[Transcribed page contents]
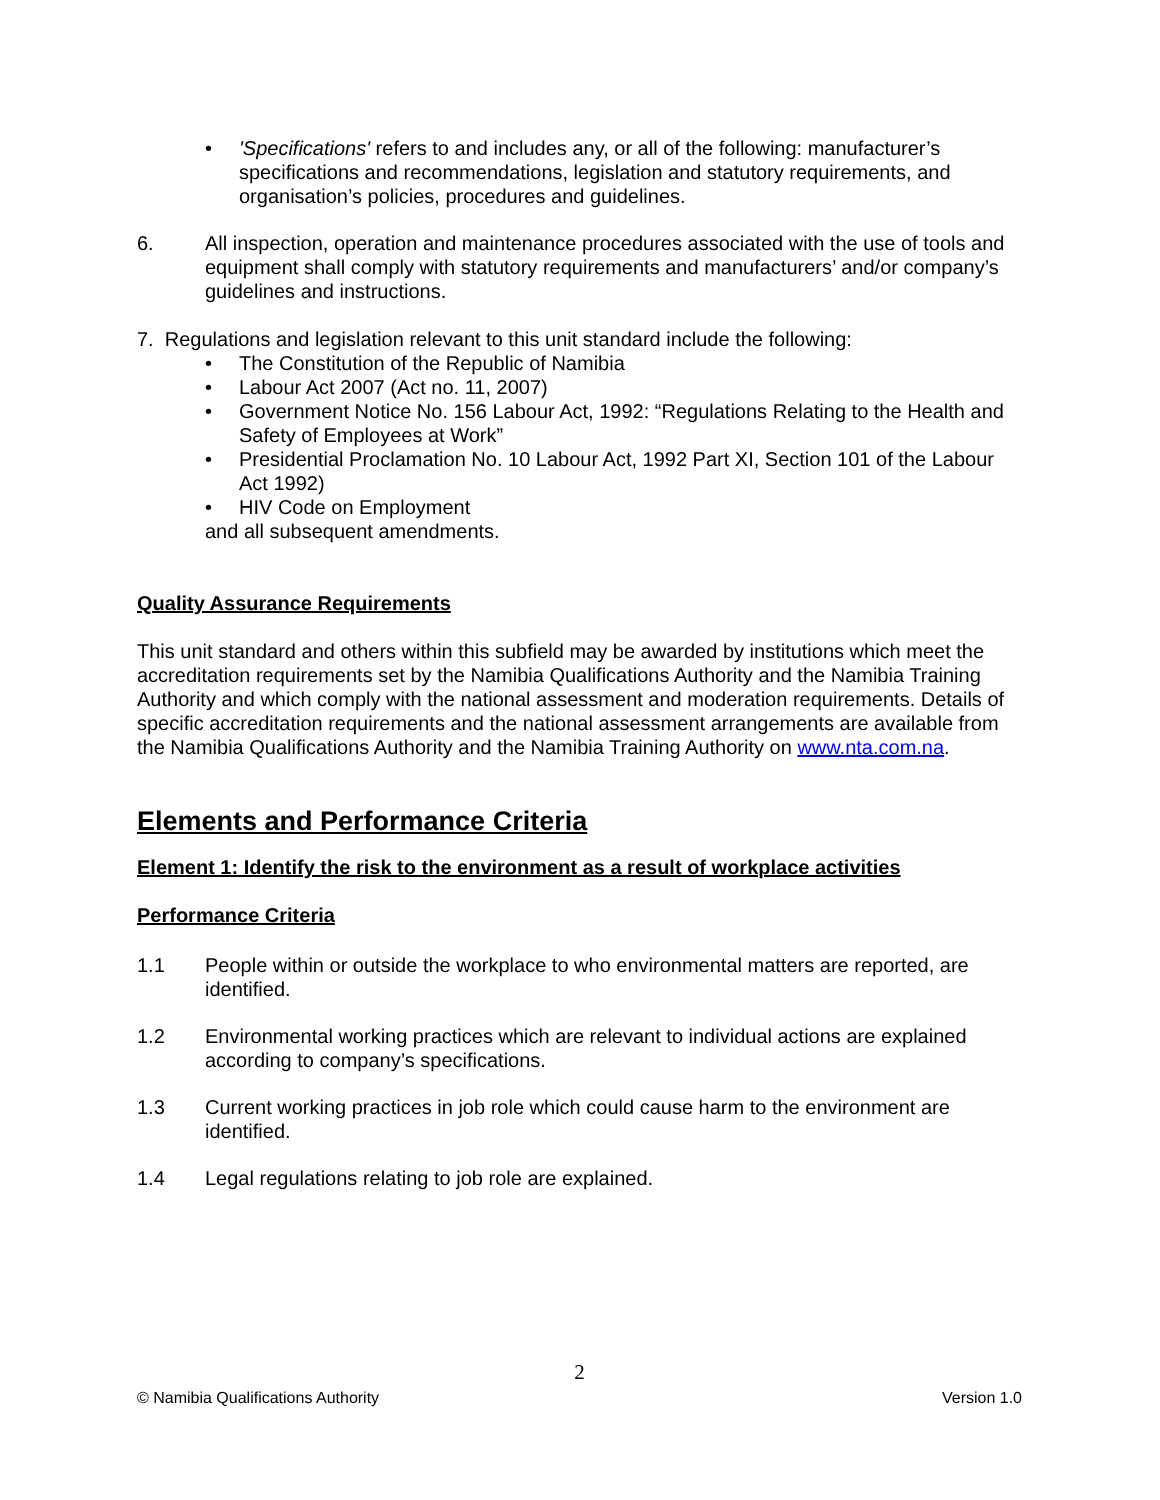• 'Specifications' refers to and includes any, or all of the following: manufacturer’s specifications and recommendations, legislation and statutory requirements, and organisation’s policies, procedures and guidelines.
6. All inspection, operation and maintenance procedures associated with the use of tools and equipment shall comply with statutory requirements and manufacturers’ and/or company’s guidelines and instructions.
7. Regulations and legislation relevant to this unit standard include the following:
• The Constitution of the Republic of Namibia
• Labour Act 2007 (Act no. 11, 2007)
• Government Notice No. 156 Labour Act, 1992: “Regulations Relating to the Health and Safety of Employees at Work”
• Presidential Proclamation No. 10 Labour Act, 1992 Part XI, Section 101 of the Labour Act 1992)
• HIV Code on Employment
and all subsequent amendments.
Quality Assurance Requirements
This unit standard and others within this subfield may be awarded by institutions which meet the accreditation requirements set by the Namibia Qualifications Authority and the Namibia Training Authority and which comply with the national assessment and moderation requirements. Details of specific accreditation requirements and the national assessment arrangements are available from the Namibia Qualifications Authority and the Namibia Training Authority on www.nta.com.na.
Elements and Performance Criteria
Element 1: Identify the risk to the environment as a result of workplace activities
Performance Criteria
1.1 People within or outside the workplace to who environmental matters are reported, are identified.
1.2 Environmental working practices which are relevant to individual actions are explained according to company’s specifications.
1.3 Current working practices in job role which could cause harm to the environment are identified.
1.4 Legal regulations relating to job role are explained.
2
© Namibia Qualifications Authority Version 1.0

_Work required_
Using the entries shown above, reproduce verbatim the lines from the line bearing "Elements and Performance Criteria" to the line bearing "1.2 Environmental working", inclusive.

_Response box_
Elements and Performance Criteria
Element 1: Identify the risk to the environment as a result of workplace activities
Performance Criteria
1.1 People within or outside the workplace to who environmental matters are reported, are identified.
1.2 Environmental working practices which are relevant to individual actions are explained according to company’s specifications.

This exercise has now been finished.